A blog formerly known as Bookishness

By Charles Matthews

"Dazzled by so many and such marvelous inventions, the people of Macondo ... became indignant over the living images that the prosperous merchant Bruno Crespi projected in the theater with the lion-head ticket windows, for a character who had died and was buried in one film and for whose misfortune tears had been shed would reappear alive and transformed into an Arab in the next one. The audience, who had paid two cents apiece to share the difficulties of the actors, would not tolerate that outlandish fraud and they broke up the seats. The mayor, at the urging of Bruno Crespi, explained in a proclamation that the cinema was a machine of illusions that did not merit the emotional outbursts of the audience. With that discouraging explanation many ... decided not to return to the movies, considering that they already had too many troubles of their own to weep over the acted-out misfortunes of imaginary beings."
--Gabriel García Márquez, One Hundred Years of Solitude

Tuesday, September 15, 2009

Noise of the Day

Jonathan Chait on Ayn Rand and her acolytes.
In reality, as a study earlier this year by the Brookings Institution and Pew Charitable Trusts reported, the United States ranks near the bottom of advanced countries in its economic mobility. The study found that family background exerts a stronger influence on a person’s income than even his education level. And its most striking finding revealed that you are more likely to make your way into the highest-earning one-fifth of the population if you were born into the top fifth and did not attain a college degree than if you were born into the bottom fifth and did. In other words, if you regard a college degree as a rough proxy for intelligence or hard work, then you are economically better off to be born rich, dumb, and lazy than poor, smart, and industrious.
James Surowiecki on financial reform.
The idea of learned helplessness, which was introduced in the late nineteen-sixties by the psychologist Martin Seligman as a result of experiments with dogs, is that when people are subjected to repeated negative events that they have no control over, it’s easy for them to become convinced that they’re permanently helpless, and that there’s no point in trying to change things, because all such efforts are doomed to failure. Certainly Wall Street has subjected the U.S. economy to repeated disasters over the past thirty years, and the fact that we haven’t done anything to change this meaningfully may make it seem that we can’t do anything to change this. But what was doesn’t have to be what will be.

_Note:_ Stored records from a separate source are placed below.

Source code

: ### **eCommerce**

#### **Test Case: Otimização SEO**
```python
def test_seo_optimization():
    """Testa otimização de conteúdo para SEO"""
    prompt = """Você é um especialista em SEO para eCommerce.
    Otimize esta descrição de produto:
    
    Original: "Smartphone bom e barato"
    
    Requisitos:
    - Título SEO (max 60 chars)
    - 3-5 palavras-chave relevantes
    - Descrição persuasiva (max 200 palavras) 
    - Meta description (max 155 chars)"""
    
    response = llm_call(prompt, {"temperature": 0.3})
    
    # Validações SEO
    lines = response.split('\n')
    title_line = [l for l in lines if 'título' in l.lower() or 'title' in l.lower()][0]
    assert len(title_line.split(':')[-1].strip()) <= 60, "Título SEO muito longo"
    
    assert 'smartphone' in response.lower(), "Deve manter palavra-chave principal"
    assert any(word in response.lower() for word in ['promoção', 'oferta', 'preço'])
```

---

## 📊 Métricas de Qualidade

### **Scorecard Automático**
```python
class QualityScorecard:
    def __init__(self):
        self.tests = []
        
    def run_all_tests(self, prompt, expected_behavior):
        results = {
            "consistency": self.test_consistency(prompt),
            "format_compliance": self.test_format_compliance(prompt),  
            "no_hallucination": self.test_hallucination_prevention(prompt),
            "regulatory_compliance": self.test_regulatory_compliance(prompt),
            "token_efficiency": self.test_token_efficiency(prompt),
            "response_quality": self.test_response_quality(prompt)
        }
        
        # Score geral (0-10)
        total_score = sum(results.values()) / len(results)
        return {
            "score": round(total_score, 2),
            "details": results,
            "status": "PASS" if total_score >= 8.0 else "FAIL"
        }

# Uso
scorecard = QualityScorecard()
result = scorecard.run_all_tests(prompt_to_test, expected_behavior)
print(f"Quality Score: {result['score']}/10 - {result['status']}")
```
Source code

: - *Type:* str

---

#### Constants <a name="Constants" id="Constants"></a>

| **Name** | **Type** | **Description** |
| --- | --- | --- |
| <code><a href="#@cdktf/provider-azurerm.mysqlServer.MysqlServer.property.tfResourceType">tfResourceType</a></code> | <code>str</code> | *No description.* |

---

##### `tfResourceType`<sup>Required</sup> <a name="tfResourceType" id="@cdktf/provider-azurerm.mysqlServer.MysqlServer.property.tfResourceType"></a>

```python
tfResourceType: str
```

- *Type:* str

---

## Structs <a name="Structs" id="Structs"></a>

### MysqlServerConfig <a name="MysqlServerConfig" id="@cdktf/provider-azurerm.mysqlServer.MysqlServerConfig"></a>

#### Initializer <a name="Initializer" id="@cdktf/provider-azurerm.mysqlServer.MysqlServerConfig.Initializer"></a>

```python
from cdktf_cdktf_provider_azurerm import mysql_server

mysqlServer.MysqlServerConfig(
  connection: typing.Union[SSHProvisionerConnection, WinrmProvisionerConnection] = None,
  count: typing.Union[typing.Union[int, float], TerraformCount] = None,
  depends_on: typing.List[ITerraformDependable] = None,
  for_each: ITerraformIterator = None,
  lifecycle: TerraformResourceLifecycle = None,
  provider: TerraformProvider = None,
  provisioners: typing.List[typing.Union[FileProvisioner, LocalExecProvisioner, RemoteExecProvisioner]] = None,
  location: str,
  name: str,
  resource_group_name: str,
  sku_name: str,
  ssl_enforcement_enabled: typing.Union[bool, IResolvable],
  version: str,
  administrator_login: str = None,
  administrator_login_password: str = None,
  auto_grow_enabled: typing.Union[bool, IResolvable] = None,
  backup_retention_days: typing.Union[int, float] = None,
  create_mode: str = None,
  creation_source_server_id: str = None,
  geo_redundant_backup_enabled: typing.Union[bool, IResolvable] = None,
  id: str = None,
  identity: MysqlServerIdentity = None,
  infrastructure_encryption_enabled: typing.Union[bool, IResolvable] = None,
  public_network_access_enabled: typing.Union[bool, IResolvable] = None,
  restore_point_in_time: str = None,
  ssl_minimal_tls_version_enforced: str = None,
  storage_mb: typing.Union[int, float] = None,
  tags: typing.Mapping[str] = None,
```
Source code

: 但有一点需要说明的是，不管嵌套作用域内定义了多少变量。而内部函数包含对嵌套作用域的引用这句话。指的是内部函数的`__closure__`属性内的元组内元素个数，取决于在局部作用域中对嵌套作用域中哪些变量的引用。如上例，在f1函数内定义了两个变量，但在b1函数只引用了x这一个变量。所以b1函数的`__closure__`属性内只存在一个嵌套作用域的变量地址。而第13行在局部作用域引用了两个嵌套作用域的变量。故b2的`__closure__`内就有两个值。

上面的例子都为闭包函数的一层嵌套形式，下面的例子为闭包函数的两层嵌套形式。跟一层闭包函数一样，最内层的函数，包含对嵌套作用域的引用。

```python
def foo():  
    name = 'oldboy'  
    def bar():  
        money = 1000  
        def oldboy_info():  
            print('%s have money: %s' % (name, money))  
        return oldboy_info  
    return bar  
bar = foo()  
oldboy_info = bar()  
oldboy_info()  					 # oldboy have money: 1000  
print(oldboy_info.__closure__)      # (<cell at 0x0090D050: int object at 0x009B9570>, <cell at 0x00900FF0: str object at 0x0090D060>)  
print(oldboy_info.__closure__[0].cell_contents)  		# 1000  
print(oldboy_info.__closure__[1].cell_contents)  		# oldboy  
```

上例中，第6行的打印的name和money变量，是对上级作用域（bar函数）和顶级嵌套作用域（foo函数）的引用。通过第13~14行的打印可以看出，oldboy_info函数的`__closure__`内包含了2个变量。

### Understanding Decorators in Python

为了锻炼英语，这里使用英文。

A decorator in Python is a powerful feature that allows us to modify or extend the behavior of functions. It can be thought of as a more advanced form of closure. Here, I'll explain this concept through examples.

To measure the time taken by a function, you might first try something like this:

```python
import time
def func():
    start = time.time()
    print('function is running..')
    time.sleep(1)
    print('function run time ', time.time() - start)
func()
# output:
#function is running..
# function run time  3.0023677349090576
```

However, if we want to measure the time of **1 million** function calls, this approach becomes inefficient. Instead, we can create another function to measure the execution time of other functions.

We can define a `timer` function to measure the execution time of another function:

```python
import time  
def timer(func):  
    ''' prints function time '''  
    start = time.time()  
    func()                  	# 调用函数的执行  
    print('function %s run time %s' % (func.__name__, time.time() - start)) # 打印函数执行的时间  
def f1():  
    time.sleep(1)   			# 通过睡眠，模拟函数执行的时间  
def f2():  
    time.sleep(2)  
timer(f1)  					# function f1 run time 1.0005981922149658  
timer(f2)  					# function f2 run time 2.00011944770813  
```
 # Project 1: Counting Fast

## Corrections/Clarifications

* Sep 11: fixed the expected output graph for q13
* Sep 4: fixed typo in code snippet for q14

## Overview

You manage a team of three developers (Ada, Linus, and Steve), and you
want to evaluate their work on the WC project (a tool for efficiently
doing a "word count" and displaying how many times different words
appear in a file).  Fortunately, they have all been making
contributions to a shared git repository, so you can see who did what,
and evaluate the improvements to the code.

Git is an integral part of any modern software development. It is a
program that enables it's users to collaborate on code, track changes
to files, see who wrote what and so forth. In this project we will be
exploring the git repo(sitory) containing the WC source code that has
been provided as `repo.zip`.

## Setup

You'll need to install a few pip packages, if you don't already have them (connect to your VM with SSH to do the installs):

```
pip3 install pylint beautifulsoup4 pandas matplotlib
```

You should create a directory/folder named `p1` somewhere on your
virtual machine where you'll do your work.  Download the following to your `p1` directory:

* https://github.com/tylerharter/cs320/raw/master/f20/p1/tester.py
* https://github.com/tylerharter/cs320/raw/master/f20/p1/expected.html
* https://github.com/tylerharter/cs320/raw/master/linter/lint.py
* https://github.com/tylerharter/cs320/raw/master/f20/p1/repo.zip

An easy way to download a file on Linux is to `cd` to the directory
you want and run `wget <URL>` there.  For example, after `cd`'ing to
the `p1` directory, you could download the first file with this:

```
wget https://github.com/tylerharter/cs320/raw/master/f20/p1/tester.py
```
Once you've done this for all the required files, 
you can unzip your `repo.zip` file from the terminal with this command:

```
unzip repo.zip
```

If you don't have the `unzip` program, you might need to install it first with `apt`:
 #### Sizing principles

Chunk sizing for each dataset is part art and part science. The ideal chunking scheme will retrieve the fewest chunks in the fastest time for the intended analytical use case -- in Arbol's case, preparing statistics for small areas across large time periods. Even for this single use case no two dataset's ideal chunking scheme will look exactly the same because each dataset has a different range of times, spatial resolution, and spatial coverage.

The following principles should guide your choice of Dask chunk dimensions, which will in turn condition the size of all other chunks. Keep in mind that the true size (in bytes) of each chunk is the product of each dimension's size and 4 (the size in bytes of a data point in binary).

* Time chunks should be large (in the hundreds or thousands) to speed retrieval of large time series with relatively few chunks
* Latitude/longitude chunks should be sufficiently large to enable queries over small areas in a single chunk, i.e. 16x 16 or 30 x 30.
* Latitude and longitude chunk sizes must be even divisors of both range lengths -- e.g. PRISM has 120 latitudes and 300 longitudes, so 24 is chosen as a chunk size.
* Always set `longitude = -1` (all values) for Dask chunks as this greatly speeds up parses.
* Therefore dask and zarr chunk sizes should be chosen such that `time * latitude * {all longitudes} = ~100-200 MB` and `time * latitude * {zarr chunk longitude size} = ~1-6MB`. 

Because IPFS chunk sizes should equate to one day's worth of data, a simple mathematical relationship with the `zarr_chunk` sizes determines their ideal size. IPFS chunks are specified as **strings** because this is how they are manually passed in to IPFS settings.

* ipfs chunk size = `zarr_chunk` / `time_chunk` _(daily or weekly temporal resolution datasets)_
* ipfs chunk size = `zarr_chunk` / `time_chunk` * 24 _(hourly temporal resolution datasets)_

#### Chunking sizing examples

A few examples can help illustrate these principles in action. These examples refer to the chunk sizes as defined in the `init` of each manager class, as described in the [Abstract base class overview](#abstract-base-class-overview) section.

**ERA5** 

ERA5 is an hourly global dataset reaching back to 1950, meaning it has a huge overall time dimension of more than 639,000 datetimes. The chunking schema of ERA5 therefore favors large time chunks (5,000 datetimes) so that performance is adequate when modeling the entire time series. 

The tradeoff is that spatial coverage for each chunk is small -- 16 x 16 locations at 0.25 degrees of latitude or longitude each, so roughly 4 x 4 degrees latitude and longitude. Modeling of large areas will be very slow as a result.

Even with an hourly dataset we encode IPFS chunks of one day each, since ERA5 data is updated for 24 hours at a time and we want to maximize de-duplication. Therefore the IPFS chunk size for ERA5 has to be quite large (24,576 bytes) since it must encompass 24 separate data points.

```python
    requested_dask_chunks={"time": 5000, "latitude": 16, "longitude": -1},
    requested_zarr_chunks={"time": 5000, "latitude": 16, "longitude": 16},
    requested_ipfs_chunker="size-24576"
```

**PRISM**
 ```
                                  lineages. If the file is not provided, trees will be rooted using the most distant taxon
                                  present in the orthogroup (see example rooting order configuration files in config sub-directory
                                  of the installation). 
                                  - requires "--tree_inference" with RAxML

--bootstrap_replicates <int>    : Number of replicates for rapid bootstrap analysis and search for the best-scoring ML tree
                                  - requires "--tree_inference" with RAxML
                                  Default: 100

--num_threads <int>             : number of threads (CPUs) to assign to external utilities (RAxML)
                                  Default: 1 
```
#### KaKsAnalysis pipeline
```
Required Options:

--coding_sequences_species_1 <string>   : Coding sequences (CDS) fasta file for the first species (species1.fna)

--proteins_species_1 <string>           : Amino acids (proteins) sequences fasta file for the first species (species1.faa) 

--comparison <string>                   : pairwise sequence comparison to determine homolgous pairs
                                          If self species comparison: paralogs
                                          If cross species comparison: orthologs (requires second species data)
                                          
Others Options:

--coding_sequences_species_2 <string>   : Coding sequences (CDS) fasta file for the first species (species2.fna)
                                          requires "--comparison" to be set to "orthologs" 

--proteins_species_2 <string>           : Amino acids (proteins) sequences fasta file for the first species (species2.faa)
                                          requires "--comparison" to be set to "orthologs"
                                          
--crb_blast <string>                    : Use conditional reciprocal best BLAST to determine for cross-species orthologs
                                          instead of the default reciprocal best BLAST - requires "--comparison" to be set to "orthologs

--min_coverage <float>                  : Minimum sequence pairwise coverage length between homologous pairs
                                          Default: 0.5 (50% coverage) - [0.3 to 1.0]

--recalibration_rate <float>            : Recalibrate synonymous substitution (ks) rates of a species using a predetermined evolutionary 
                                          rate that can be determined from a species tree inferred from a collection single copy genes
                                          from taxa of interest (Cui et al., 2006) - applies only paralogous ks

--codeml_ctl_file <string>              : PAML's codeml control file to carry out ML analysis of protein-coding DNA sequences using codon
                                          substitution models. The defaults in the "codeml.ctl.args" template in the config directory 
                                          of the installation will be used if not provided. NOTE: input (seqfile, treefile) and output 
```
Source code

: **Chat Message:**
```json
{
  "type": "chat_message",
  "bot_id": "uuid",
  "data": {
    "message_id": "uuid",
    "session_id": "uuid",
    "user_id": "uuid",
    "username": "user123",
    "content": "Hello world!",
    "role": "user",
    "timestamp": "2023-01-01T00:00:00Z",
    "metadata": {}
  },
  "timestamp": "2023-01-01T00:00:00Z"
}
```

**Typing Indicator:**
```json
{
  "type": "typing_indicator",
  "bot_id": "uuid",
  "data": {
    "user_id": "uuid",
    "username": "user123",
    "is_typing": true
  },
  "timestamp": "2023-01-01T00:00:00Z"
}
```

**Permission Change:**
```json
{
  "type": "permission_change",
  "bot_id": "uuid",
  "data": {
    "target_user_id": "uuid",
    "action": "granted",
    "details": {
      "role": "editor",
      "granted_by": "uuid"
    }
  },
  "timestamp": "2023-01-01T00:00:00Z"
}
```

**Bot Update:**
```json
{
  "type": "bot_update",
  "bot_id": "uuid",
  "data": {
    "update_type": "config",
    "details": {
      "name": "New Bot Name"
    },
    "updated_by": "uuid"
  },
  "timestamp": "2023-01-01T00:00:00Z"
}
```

E.J. Dionne on health care for illegal immigrants.
If you saw a woman struck by a car, would you call an ambulance right away? Or would you first ask for her papers to make sure she was not an illegal immigrant? If someone living down the street from you were suffering from the H1N1 flu, wouldn't you want him to get immediate medical help? Would you rather see him in pain and perhaps spread the disease to others in your neighborhood?